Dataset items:
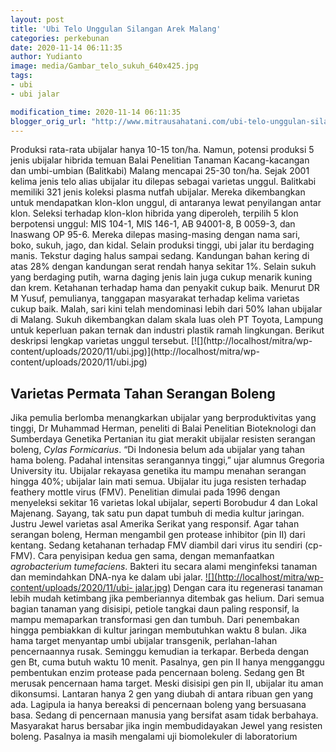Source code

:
 ```yaml
---
layout: post
title: 'Ubi Telo Unggulan Silangan Arek Malang'
categories: perkebunan
date: 2020-11-14 06:11:35
author: Yudianto
image: media/Gambar_telo_sukuh_640x425.jpg
tags:
- ubi
- ubi jalar

modification_time: 2020-11-14 06:11:35
blogger_orig_url: "http://www.mitrausahatani.com/ubi-telo-unggulan-silangan-arek-malang.html"
---
```


Produksi rata-rata ubijalar hanya 10-15 ton/ha. Namun, potensi produksi 5
jenis ubijalar hibrida temuan Balai Penelitian Tanaman Kacang-kacangan dan
umbi-umbian (Balitkabi) Malang mencapai 25-30 ton/ha. Sejak 2001 kelima jenis
telo alias ubijalar itu dilepas sebagai varietas unggul. Balitkabi memiliki
321 jenis koleksi plasma nutfah ubijalar. Mereka dikembangkan untuk
mendapatkan klon-klon unggul, di antaranya lewat penyilangan antar klon.
Seleksi terhadap klon-klon hibrida yang diperoleh, terpilih 5 klon berpotensi
unggul: MIS 104-1, MIS 146-1, AB 94001-8, B 0059-3, dan Inaswang OP 95-6.
Mereka dilepas masing-masing dengan nama sari, boko, sukuh, jago, dan kidal.
Selain produksi tinggi, ubi jalar itu berdaging manis. Tekstur daging halus
sampai sedang. Kandungan bahan kering di atas 28% dengan kandungan serat
rendah hanya sekitar 1%. Selain sukuh yang berdaging putih, warna daging jenis
lain juga cukup menarik kuning dan krem. Ketahanan terhadap hama dan penyakit
cukup baik. Menurut DR M Yusuf, pemulianya, tanggapan masyarakat terhadap
kelima varietas cukup baik. Malah, sari kini telah mendominasi lebih dari 50%
lahan ubijalar di Malang. Sukuh dikembangkan dalam skala luas oleh PT Toyota,
Lampung untuk keperluan pakan ternak dan industri plastik ramah lingkungan.
Berikut deskripsi lengkap varietas unggul tersebut.
[![](http://localhost/mitra/wp-
content/uploads/2020/11/ubi.jpg)](http://localhost/mitra/wp-
content/uploads/2020/11/ubi.jpg)

## Varietas Permata Tahan Serangan Boleng

Jika pemulia berlomba menangkarkan ubijalar yang berproduktivitas yang tinggi,
Dr Muhammad Herman, peneliti di Balai Penelitian Bioteknologi dan Sumberdaya
Genetika Pertanian itu giat merakit ubijalar resisten serangan boleng, _Cylas
Formicarius_. “Di Indonesia belum ada ubijalar yang tahan hama boleng. Padahal
intensitas serangannya tinggi,” ujar alumnus Gregoria University itu. Ubijalar
rekayasa genetika itu mampu menahan serangan hingga 40%; ubijalar lain mati
semua. Ubijalar itu juga resisten terhadap feathery mottle virus (FMV).
Penelitian dimulai pada 1996 dengan menyeleksi sekitar 16 varietas lokal
ubijalar, seperti Borobudur 4 dan Lokal Majenang. Sayang, tak satu pun dapat
tumbuh di media kultur jaringan. Justru Jewel varietas asal Amerika Serikat
yang responsif. Agar tahan serangan boleng, Herman mengambil gen protease
inhibitor (pin II) dari kentang. Sedang ketahanan terhadap FMV diambil dari
virus itu sendiri (cp-FMV). Cara penyisipan kedua gen sama, dengan
memanfaatkan _agrobacterium tumefaciens_. Bakteri itu secara alami menginfeksi
tanaman dan memindahkan DNA-nya ke dalam ubi jalar.
[![](http://localhost/mitra/wp-content/uploads/2020/11/ubi-
jalar.jpg)](http://localhost/mitra/wp-content/uploads/2020/11/ubi-jalar.jpg)
Dengan cara itu regenerasi tanaman lebih mudah ketimbang jika pemberiannya
ditembak gas helium. Dari semua bagian tanaman yang disisipi, petiole tangkai
daun paling responsif, la mampu memaparkan transformasi gen dan tumbuh. Dari
penembakan hingga pembiakkan di kultur jaringan membutuhkan waktu 8 bulan.
Jika hama target menyantap umbi ubijalar transgenik, perlahan-lahan
pencernaannya rusak. Seminggu kemudian ia terkapar. Berbeda dengan gen Bt,
cuma butuh waktu 10 menit. Pasalnya, gen pin II hanya mengganggu pembentukan
enzim protease pada pencernaan boleng. Sedang gen Bt merusak pencernaan hama
target. Meski disisipi gen pin II, ubijalar itu aman dikonsumsi. Lantaran
hanya 2 gen yang diubah di antara ribuan gen yang ada. Lagipula ia hanya
bereaksi di pencernaan boleng yang bersuasana basa. Sedang di pencernaan
manusia yang bersifat asam tidak berbahaya. Masyarakat harus bersabar jika
ingin membudidayakan Jewel yang resisten boleng. Pasalnya ia masih mengalami
uji biomolekuler di laboratorium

### EXERCISE DIRECTIONS
From the line that has "Mereka dilepas masing-masing" through the line that has "lain juga cukup", copy every line exactly as it appears above, and leave out all others.

### ANSWER FOR THE TASK
Mereka dilepas masing-masing dengan nama sari, boko, sukuh, jago, dan kidal.
Selain produksi tinggi, ubi jalar itu berdaging manis. Tekstur daging halus
sampai sedang. Kandungan bahan kering di atas 28% dengan kandungan serat
rendah hanya sekitar 1%. Selain sukuh yang berdaging putih, warna daging jenis
lain juga cukup menarik kuning dan krem. Ketahanan terhadap hama dan penyakit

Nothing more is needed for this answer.